Miguel Madeira

Peso & Medida

É possível ser-se "activo" e "sedentário" ao mesmo tempo?

Passamos cada vez mais tempo sentados e concentramos a actividade física em poucos momentos do dia ou da semana. O ideal parece estar no equilíbrio entre o sedentarismo e a chamada "vida activa".

Se quisesse diagnosticar o risco para a saúde de alguém, onde colocaria uma pessoa com excesso de peso relativamente a uma pessoa sedentária? Provavelmente diria que a pessoa com excesso de peso apresentaria uma maior probabilidade de ter problemas de saúde do que a sedentária. Mas não é essa a interpretação que a Organização Mundial da Saúde (OMS) faz destes dois riscos para a nossa saúde, pois refere que os comportamentos sedentários apresentam um risco superior ao excesso de peso e obesidade. 

Faz, então, todo o sentido procurarmos compreender melhor esta "epidemia escondida", muito menos mediática do que outras, mas potencialmente mais perigosa para a saúde pública. O efeito prejudicial do sedentarismo prolongado foi inicialmente assinalado num estudo feito em Inglaterra nos anos 1950, quando um investigador de nome Morris comparou a saúde cardiovascular dos condutores com a dos revisores dos tradicionais autocarros de dois andares em Londres. A conclusão foi que os condutores tinham pior saúde cardiovascular presumivelmente porque passavam a maior parte do tempo sentados, enquanto os revisores, que tinham de subir e descer escadas várias vezes e permanecer muito tempo em pé e a caminhar, tinham melhor saúde.

Mas então, pode o leitor pensar, se o meu trabalho me exige estar sentado - portanto sedentário - grande parte do meu dia, estarei eu a colocar em risco a minha saúde? Eu até vou ao ginásio três vezes por semana e ando duas horas de bicicleta ao fim-de-semana…

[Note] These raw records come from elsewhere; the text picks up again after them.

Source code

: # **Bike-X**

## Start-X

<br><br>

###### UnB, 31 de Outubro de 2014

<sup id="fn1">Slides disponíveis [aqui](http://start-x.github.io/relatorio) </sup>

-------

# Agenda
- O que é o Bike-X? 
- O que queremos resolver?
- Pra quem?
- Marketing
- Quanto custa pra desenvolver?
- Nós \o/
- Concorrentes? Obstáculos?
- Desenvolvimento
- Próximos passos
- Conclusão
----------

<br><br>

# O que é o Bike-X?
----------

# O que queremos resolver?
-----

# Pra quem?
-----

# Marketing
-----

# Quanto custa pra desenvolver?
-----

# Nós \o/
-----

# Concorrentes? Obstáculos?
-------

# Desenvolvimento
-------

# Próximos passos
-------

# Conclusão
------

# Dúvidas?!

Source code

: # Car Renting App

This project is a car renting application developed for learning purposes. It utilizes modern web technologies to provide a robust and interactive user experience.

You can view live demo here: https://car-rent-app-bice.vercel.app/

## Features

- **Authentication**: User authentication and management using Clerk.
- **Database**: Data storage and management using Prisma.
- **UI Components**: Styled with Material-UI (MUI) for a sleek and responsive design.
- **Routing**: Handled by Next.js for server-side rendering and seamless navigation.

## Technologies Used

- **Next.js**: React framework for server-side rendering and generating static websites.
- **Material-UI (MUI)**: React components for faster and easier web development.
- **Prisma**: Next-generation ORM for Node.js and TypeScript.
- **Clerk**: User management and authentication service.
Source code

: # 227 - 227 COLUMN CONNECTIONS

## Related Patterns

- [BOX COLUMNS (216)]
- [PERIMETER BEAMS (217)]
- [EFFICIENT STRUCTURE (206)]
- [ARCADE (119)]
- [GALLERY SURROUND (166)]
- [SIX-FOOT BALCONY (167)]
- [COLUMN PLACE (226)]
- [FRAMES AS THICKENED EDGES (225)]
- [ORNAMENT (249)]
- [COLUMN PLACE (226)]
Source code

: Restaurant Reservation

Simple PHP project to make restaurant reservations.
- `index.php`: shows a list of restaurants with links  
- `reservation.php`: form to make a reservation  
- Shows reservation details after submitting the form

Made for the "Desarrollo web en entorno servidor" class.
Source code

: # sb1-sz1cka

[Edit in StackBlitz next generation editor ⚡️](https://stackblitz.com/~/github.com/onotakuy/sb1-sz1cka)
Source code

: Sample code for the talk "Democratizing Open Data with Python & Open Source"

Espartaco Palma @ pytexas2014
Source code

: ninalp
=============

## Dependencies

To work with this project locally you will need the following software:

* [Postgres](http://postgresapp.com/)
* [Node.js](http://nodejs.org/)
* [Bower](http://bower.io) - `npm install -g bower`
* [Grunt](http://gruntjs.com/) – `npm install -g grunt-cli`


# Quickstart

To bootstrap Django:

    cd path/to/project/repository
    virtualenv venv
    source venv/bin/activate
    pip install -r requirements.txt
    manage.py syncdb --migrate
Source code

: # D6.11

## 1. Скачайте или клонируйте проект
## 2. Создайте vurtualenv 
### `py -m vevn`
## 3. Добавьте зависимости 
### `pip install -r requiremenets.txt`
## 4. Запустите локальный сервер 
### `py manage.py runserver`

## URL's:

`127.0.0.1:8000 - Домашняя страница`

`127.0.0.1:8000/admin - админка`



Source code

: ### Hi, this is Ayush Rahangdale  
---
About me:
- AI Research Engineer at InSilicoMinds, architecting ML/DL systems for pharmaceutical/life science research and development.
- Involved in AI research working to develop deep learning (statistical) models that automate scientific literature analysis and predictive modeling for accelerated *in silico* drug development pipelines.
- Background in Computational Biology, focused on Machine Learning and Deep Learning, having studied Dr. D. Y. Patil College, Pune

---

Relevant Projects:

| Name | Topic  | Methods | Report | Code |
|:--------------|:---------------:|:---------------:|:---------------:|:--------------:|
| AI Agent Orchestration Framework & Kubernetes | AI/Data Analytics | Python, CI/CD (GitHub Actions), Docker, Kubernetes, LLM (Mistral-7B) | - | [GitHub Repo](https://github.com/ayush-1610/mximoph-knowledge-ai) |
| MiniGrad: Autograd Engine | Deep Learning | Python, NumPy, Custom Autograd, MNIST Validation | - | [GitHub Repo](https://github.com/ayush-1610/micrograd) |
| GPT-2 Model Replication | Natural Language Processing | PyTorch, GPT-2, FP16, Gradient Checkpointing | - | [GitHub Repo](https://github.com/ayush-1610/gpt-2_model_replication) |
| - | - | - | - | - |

Este é um cenário relativamente comum nos dias de hoje, visto que a nossa sociedade criou o que se tem denominado de "envolvimento obesogénico" - promotor da obesidade -, exigindo que o nosso trabalho, deslocações e lazer sejam realizados numa postura relativamente recente no nosso percurso evolutivo e que parece colocar em risco a nossa saúde: estar sentado… Por outro lado, alguns de nós procuram compensar esta situação concentrando a sua actividade física numa parte específica do dia, realizando-a com intensidades moderadas a vigorosas - aquelas que as linhas orientadoras para a saúde referem trazer os maiores benefícios. Para muitos, é a melhor oportunidade que é proporcionada para se manterem activos.

Estes são momentos em que somos "activo-sedentários", uma situação paradoxal que começou recentemente a ser estudada. O que é que já se sabe sobre ela? Se usarmos uma metáfora de um pódio de uma competição desportiva, seria assim:
1.º lugar do pódio - mais de 150 minutos de actividade física moderada a vigorosa (“exercício”) por semana e não atingir os 120 minutos sedentários (sentado) por dia
2.º lugar - mais de 150 minutos de actividade física e mais de 120 minutos sedentários (os "activo-sedentários")
3.º lugar (mas sem direito a medalha…) - menos de 150 minutos de actividade física e mais de 120 minutos sentado por dia… Sei que o 1.º lugar é complicado de atingir face às exigências dos dias de hoje (só para escrever esta peça passei mais do que 120 minutos sentado…). Mas podemos procurar potenciar o 2.º lugar e mesmo amenizar o 3.º.